In the Labor Department’s report, claims filed in California and New York therefore “seem low given anecdotal evidence, which may indeed reflect issues with websites crashing and phone lines jammed and a general reluctance of people to stand in line with lots of other claimants in the current environment,” Knightley said.

“We would expect numbers from these states and others to climb in coming weeks, particularly with the number of lockdowns increasing across the US,” he added.

Elsewhere, Connecticut’s new weekly jobless claims were reported at 25,098 in the Labor Department’s print Thursday. But data from a local news outlet suggested filings could have been even higher, with that report noting claims for the week to March 17 totaled 30,000, or about ten times the weekly average.

“The [unemployment claims] are going through the roof,” Connecticut Gov. Ned Lamont in a recent interview with Yahoo Finance. “The computer system has reached its threshold a couple of times right now. Like a lot of things in the state government, it's an old system that was scheduled for an upgrade in a year. We need it right now.”
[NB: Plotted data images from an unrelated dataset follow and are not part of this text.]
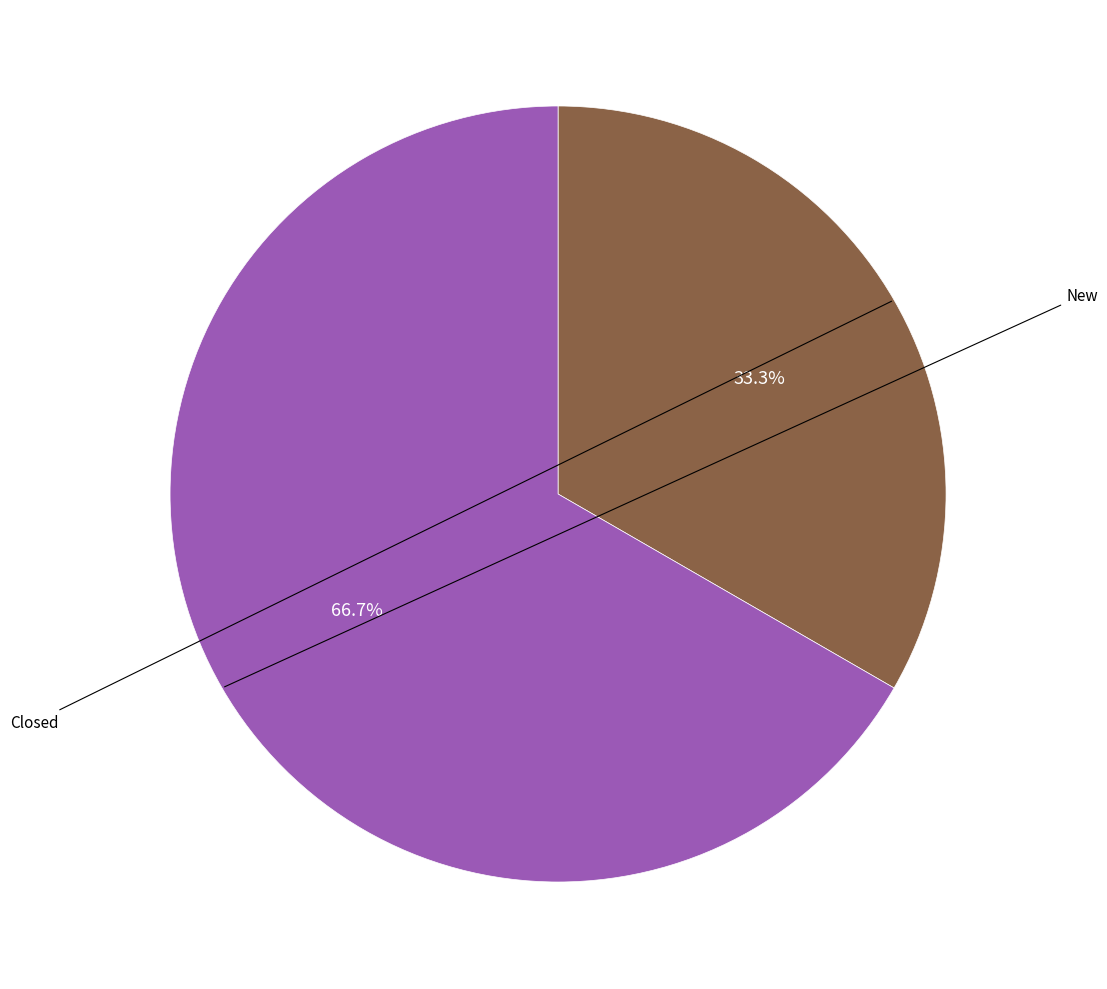

Does any single category account for the majority?

Yes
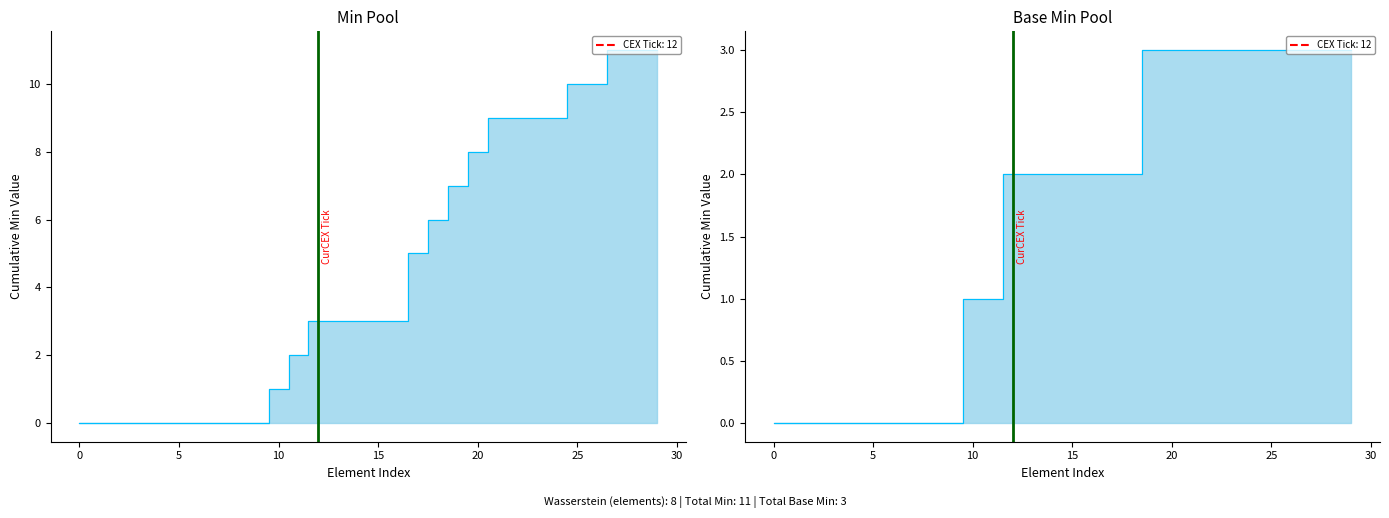

Where does the Min step series first go above 3?

17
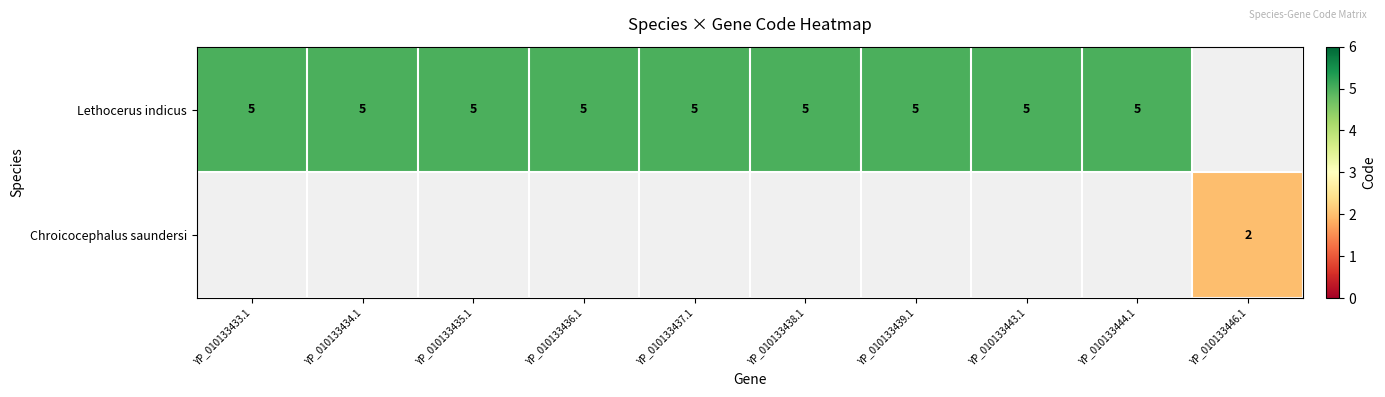

Which label corresponds to the largest value in the chart?

YP_010133433.1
Regardless of the precision of the Labor Department’s reported number, the trend reflected in the most recent jobless claims report is clear: Unemployment is rising at a dizzying pace amid the coronavirus pandemic. And those effects could last long after the outbreak is contained domestically.

“There will be a very significant drop back in unemployment when the number of new coronavirus infections fall and the economy begins to reopen, but it won’t reverse all of these losses,” Capital Economics’ Ashworth said. “The unemployment rate could remain elevated for years.”